__TASK REQUIREMENTS__.
Please copy every one of the following lines, keeping each character the same.

__TASK INPUT__.
--- start ---
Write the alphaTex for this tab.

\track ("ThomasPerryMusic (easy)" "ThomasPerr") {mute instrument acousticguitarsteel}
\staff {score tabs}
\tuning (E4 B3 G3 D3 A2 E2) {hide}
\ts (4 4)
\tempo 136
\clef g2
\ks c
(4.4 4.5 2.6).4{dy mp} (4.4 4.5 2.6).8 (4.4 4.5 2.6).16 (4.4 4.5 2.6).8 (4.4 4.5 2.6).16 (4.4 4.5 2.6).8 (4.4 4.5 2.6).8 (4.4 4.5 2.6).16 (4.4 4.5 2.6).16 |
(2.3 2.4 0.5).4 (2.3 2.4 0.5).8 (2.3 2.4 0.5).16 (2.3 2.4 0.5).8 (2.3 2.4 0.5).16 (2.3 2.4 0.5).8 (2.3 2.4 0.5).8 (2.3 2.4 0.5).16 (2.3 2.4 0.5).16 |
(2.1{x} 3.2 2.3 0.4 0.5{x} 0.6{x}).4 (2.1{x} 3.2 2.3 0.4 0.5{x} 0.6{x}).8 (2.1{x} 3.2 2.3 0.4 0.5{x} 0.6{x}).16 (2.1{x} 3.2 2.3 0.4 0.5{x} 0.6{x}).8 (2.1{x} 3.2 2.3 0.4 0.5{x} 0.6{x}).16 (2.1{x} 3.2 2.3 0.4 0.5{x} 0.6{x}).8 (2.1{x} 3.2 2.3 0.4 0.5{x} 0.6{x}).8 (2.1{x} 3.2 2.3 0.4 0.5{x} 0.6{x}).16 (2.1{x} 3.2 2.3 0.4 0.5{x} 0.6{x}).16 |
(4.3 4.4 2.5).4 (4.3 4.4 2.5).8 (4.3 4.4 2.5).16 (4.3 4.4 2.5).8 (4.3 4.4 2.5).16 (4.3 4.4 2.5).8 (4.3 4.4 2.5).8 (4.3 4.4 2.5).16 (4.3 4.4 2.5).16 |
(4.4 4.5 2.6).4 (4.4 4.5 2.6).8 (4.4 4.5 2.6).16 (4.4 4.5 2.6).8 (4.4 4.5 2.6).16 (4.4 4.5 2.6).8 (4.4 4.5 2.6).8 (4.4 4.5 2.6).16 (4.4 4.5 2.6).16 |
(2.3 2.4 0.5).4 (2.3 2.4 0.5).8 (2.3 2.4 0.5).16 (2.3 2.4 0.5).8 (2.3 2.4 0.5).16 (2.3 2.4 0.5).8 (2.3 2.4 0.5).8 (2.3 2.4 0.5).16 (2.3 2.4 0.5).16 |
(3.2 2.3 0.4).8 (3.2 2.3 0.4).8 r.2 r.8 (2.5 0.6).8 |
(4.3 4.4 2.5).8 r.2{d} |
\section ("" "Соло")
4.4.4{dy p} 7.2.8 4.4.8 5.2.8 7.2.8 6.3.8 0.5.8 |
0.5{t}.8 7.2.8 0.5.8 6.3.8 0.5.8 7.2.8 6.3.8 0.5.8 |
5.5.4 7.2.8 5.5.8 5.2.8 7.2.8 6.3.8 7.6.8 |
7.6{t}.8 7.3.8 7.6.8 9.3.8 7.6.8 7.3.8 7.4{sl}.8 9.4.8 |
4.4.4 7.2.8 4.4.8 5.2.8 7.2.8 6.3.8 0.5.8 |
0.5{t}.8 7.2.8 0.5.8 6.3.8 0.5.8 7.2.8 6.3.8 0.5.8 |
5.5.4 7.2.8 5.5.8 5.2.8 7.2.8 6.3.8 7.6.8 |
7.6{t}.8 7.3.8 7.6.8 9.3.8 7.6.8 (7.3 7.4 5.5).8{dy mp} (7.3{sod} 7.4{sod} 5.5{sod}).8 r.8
--- end ---
__EXERCISE OUTPUT__.
Write the alphaTex for this tab.

\track ("ThomasPerryMusic (easy)" "ThomasPerr") {mute instrument acousticguitarsteel}
\staff {score tabs}
\tuning (E4 B3 G3 D3 A2 E2) {hide}
\ts (4 4)
\tempo 136
\clef g2
\ks c
(4.4 4.5 2.6).4{dy mp} (4.4 4.5 2.6).8 (4.4 4.5 2.6).16 (4.4 4.5 2.6).8 (4.4 4.5 2.6).16 (4.4 4.5 2.6).8 (4.4 4.5 2.6).8 (4.4 4.5 2.6).16 (4.4 4.5 2.6).16 |
(2.3 2.4 0.5).4 (2.3 2.4 0.5).8 (2.3 2.4 0.5).16 (2.3 2.4 0.5).8 (2.3 2.4 0.5).16 (2.3 2.4 0.5).8 (2.3 2.4 0.5).8 (2.3 2.4 0.5).16 (2.3 2.4 0.5).16 |
(2.1{x} 3.2 2.3 0.4 0.5{x} 0.6{x}).4 (2.1{x} 3.2 2.3 0.4 0.5{x} 0.6{x}).8 (2.1{x} 3.2 2.3 0.4 0.5{x} 0.6{x}).16 (2.1{x} 3.2 2.3 0.4 0.5{x} 0.6{x}).8 (2.1{x} 3.2 2.3 0.4 0.5{x} 0.6{x}).16 (2.1{x} 3.2 2.3 0.4 0.5{x} 0.6{x}).8 (2.1{x} 3.2 2.3 0.4 0.5{x} 0.6{x}).8 (2.1{x} 3.2 2.3 0.4 0.5{x} 0.6{x}).16 (2.1{x} 3.2 2.3 0.4 0.5{x} 0.6{x}).16 |
(4.3 4.4 2.5).4 (4.3 4.4 2.5).8 (4.3 4.4 2.5).16 (4.3 4.4 2.5).8 (4.3 4.4 2.5).16 (4.3 4.4 2.5).8 (4.3 4.4 2.5).8 (4.3 4.4 2.5).16 (4.3 4.4 2.5).16 |
(4.4 4.5 2.6).4 (4.4 4.5 2.6).8 (4.4 4.5 2.6).16 (4.4 4.5 2.6).8 (4.4 4.5 2.6).16 (4.4 4.5 2.6).8 (4.4 4.5 2.6).8 (4.4 4.5 2.6).16 (4.4 4.5 2.6).16 |
(2.3 2.4 0.5).4 (2.3 2.4 0.5).8 (2.3 2.4 0.5).16 (2.3 2.4 0.5).8 (2.3 2.4 0.5).16 (2.3 2.4 0.5).8 (2.3 2.4 0.5).8 (2.3 2.4 0.5).16 (2.3 2.4 0.5).16 |
(3.2 2.3 0.4).8 (3.2 2.3 0.4).8 r.2 r.8 (2.5 0.6).8 |
(4.3 4.4 2.5).8 r.2{d} |
\section ("" "Соло")
4.4.4{dy p} 7.2.8 4.4.8 5.2.8 7.2.8 6.3.8 0.5.8 |
0.5{t}.8 7.2.8 0.5.8 6.3.8 0.5.8 7.2.8 6.3.8 0.5.8 |
5.5.4 7.2.8 5.5.8 5.2.8 7.2.8 6.3.8 7.6.8 |
7.6{t}.8 7.3.8 7.6.8 9.3.8 7.6.8 7.3.8 7.4{sl}.8 9.4.8 |
4.4.4 7.2.8 4.4.8 5.2.8 7.2.8 6.3.8 0.5.8 |
0.5{t}.8 7.2.8 0.5.8 6.3.8 0.5.8 7.2.8 6.3.8 0.5.8 |
5.5.4 7.2.8 5.5.8 5.2.8 7.2.8 6.3.8 7.6.8 |
7.6{t}.8 7.3.8 7.6.8 9.3.8 7.6.8 (7.3 7.4 5.5).8{dy mp} (7.3{sod} 7.4{sod} 5.5{sod}).8 r.8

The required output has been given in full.